[Data for analysis Boundary: Start]
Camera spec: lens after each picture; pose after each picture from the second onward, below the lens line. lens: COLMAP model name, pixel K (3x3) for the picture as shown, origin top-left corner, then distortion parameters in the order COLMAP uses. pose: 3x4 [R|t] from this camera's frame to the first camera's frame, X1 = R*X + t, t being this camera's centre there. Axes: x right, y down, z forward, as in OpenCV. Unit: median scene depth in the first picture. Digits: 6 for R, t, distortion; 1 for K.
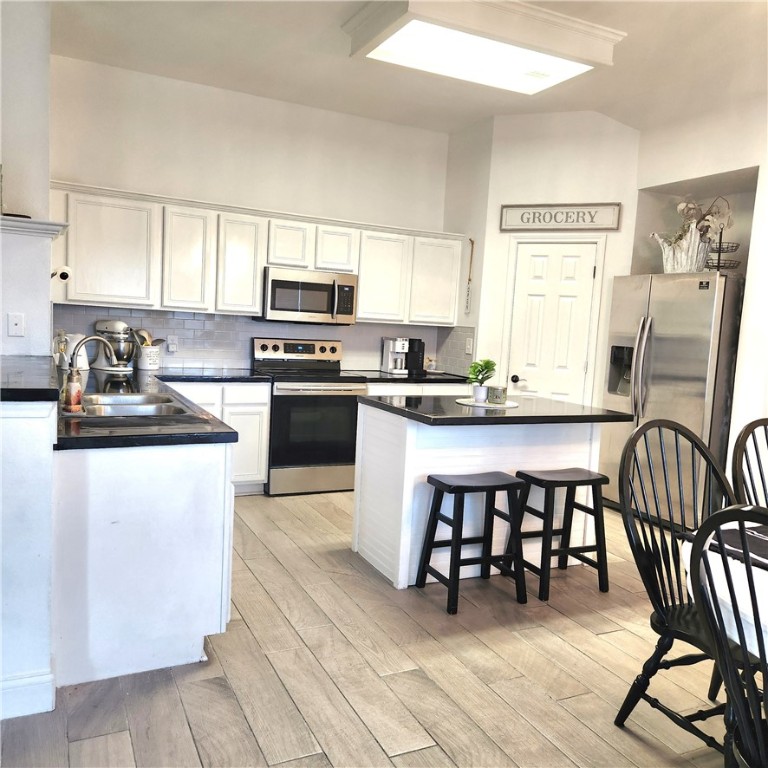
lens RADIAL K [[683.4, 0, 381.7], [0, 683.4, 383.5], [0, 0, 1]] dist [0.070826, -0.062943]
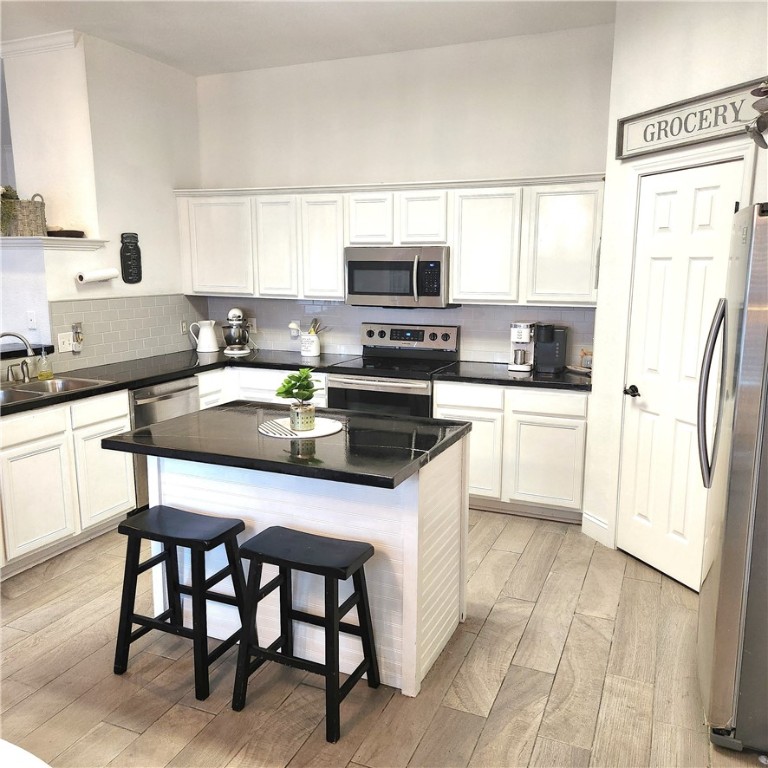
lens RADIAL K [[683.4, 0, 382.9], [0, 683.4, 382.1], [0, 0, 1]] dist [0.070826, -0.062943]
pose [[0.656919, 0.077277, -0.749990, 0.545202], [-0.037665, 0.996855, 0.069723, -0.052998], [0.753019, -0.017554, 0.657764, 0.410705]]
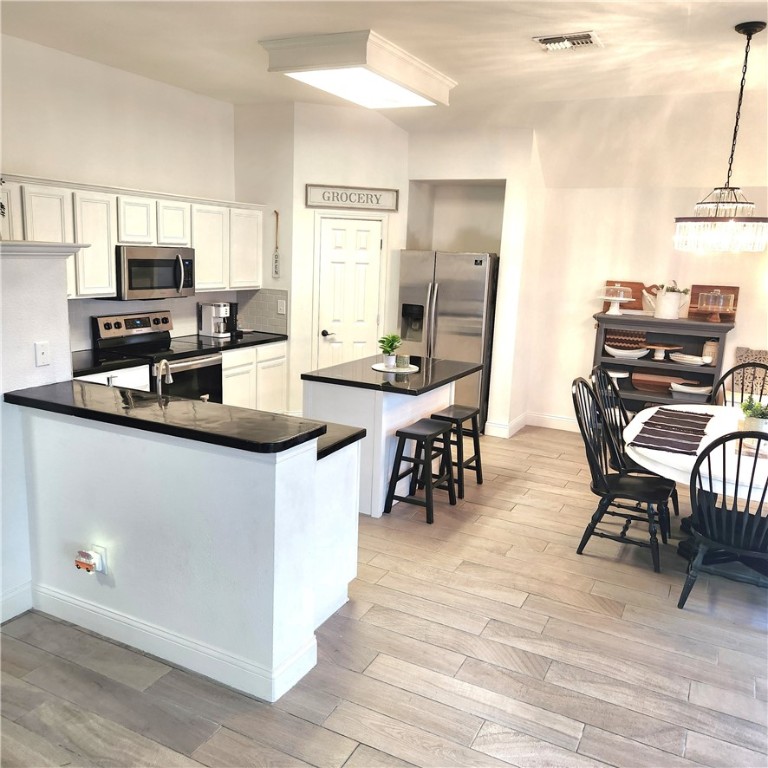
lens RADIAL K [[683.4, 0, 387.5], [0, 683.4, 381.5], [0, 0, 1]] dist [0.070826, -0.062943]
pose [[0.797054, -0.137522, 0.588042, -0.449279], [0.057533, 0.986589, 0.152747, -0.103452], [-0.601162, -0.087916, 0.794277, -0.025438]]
[Data for analysis Boundary: End]
*Task directions*:
Restate each entry exactly, omitting pictures.

*Output for this task*:
Camera spec: lens after each picture; pose after each picture from the second onward, below the lens line. lens: COLMAP model name, pixel K (3x3) for the picture as shown, origin top-left corner, then distortion parameters in the order COLMAP uses. pose: 3x4 [R|t] from this camera's frame to the first camera's frame, X1 = R*X + t, t being this camera's centre there. Axes: x right, y down, z forward, as in OpenCV. Unit: median scene depth in the first picture. Digits: 6 for R, t, distortion; 1 for K.
lens RADIAL K [[683.4, 0, 381.7], [0, 683.4, 383.5], [0, 0, 1]] dist [0.070826, -0.062943]
lens RADIAL K [[683.4, 0, 382.9], [0, 683.4, 382.1], [0, 0, 1]] dist [0.070826, -0.062943]
pose [[0.656919, 0.077277, -0.749990, 0.545202], [-0.037665, 0.996855, 0.069723, -0.052998], [0.753019, -0.017554, 0.657764, 0.410705]]
lens RADIAL K [[683.4, 0, 387.5], [0, 683.4, 381.5], [0, 0, 1]] dist [0.070826, -0.062943]
pose [[0.797054, -0.137522, 0.588042, -0.449279], [0.057533, 0.986589, 0.152747, -0.103452], [-0.601162, -0.087916, 0.794277, -0.025438]]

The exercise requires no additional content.